[Start of Attachment]

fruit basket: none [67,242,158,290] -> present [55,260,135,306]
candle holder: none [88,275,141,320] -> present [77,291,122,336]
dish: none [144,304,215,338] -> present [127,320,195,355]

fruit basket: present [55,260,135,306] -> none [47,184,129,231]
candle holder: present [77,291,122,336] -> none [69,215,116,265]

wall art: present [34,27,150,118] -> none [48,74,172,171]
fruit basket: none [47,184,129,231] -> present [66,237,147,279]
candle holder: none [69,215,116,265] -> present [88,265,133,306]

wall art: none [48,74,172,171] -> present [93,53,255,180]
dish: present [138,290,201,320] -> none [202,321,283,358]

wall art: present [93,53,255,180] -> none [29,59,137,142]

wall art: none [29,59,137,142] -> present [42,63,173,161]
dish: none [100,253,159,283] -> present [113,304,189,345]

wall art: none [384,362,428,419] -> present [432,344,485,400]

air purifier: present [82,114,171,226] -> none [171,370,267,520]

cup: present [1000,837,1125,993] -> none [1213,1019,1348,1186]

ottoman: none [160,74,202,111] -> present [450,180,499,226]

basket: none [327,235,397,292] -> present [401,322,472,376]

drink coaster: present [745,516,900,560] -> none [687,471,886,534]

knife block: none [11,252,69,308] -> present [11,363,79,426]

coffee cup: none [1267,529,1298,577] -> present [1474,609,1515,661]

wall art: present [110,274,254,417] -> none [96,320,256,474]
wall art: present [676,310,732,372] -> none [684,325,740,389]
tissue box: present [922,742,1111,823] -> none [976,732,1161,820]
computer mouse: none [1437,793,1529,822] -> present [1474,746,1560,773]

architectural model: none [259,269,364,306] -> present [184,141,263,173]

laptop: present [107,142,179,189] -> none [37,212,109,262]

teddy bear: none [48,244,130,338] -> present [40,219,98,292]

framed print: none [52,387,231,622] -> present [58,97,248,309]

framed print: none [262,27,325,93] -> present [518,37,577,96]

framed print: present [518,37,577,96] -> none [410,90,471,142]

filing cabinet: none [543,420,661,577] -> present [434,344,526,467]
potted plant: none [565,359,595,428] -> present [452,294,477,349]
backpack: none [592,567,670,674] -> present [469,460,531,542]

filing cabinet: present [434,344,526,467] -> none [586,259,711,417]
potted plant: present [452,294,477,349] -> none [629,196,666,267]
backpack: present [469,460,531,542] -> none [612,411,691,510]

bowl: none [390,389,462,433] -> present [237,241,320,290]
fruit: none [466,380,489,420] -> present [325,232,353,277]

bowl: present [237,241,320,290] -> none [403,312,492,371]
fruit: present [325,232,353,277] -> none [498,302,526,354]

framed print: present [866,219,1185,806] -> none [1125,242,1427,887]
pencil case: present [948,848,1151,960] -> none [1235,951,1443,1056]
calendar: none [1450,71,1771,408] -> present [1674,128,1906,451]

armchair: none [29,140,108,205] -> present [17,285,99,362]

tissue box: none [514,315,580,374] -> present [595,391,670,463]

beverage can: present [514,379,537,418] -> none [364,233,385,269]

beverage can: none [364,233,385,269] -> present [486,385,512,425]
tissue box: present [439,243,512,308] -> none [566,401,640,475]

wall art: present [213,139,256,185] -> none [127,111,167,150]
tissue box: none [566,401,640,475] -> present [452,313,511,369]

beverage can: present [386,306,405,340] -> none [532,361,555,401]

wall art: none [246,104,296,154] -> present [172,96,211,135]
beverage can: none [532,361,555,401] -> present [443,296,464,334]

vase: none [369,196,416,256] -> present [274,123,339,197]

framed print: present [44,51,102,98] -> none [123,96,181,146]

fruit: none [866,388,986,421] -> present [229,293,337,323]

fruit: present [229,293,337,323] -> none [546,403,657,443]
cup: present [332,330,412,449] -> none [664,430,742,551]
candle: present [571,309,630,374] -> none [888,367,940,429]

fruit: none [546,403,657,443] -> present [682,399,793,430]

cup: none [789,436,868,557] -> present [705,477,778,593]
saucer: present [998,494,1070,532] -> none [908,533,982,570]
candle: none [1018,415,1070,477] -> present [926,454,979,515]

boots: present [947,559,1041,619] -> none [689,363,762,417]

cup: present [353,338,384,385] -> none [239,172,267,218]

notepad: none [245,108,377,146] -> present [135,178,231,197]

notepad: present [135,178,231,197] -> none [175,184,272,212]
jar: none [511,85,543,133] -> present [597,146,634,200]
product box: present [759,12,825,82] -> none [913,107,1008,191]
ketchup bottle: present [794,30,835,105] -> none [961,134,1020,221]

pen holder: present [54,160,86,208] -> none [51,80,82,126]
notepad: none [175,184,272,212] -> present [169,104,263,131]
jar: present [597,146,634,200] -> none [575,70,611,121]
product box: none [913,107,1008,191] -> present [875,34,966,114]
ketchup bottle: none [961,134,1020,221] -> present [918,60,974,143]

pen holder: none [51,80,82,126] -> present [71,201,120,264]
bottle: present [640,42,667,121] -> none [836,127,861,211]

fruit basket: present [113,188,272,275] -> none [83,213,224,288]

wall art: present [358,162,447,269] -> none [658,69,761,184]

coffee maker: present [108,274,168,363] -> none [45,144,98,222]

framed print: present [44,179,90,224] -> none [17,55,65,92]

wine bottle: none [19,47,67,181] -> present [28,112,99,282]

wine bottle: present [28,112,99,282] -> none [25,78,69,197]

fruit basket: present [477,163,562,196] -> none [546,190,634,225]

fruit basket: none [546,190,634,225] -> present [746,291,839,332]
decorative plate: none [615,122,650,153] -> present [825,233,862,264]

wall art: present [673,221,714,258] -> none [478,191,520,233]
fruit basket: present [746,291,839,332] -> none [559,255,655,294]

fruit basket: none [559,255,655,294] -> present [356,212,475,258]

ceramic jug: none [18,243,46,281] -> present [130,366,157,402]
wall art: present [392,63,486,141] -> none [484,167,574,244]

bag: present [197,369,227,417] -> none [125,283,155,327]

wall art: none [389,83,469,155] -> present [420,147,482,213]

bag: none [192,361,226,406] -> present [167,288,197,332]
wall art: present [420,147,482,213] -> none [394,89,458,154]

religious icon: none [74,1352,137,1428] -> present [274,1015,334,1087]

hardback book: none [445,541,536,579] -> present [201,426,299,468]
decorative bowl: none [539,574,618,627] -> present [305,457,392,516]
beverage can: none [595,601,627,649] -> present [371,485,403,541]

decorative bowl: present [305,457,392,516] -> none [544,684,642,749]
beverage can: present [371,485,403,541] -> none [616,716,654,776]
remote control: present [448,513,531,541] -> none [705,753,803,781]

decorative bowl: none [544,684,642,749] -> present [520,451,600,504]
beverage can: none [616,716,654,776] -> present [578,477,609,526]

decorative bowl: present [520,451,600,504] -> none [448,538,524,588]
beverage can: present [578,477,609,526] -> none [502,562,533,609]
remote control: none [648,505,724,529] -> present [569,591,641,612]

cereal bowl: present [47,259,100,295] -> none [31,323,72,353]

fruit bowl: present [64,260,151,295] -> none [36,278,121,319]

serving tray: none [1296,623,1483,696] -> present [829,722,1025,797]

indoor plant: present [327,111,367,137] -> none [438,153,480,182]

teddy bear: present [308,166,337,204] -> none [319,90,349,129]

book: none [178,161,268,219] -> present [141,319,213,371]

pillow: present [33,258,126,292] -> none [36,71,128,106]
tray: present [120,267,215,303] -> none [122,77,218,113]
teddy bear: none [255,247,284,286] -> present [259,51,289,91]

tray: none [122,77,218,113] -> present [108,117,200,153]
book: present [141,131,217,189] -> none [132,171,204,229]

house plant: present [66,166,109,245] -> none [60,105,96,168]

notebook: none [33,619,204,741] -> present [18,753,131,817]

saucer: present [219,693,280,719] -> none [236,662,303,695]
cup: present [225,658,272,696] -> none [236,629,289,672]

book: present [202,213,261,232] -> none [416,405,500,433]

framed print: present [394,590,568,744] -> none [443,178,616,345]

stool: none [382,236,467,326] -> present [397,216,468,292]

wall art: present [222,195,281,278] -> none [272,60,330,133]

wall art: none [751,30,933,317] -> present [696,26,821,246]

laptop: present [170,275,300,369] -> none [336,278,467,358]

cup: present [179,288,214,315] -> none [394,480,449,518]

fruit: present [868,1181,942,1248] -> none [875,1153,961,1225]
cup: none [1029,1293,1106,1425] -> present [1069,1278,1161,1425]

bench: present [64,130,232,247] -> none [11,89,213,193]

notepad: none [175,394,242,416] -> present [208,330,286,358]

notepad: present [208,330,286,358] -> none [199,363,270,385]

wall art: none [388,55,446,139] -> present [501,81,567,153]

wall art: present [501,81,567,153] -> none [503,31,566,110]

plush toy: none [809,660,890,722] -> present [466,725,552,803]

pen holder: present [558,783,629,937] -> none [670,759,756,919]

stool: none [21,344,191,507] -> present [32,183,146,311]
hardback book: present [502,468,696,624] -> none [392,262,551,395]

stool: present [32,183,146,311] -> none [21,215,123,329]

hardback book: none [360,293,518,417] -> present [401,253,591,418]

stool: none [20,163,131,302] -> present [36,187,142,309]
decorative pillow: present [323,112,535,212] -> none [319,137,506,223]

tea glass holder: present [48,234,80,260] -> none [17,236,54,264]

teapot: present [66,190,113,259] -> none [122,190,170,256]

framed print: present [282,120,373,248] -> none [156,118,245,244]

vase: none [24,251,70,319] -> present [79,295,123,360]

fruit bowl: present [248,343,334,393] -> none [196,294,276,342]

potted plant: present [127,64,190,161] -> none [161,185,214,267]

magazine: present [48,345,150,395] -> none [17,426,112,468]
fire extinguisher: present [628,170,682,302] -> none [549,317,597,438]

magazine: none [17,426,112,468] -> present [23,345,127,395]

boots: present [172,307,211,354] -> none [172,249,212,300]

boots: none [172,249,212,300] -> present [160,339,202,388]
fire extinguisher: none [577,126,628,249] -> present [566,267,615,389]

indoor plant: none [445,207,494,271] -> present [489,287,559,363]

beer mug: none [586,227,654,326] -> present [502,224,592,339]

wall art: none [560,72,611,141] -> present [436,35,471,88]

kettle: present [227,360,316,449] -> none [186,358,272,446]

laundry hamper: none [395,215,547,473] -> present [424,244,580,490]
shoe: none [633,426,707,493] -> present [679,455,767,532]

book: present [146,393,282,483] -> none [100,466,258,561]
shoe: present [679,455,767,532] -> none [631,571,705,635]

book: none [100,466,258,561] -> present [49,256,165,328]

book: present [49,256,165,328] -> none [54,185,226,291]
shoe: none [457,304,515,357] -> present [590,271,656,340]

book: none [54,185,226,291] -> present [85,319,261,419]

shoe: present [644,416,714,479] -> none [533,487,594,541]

[End of Attachment]

ACTIVITY> All that is wanted is the stretch of lines above from the one containing "beverage can: present [371,485,403,541]" through the one containing "beverage can: none [616,716,654,776]", duplicated exactly.

EXERCISE SOLUTION>
beverage can: present [371,485,403,541] -> none [616,716,654,776]
remote control: present [448,513,531,541] -> none [705,753,803,781]

decorative bowl: none [544,684,642,749] -> present [520,451,600,504]
beverage can: none [616,716,654,776] -> present [578,477,609,526]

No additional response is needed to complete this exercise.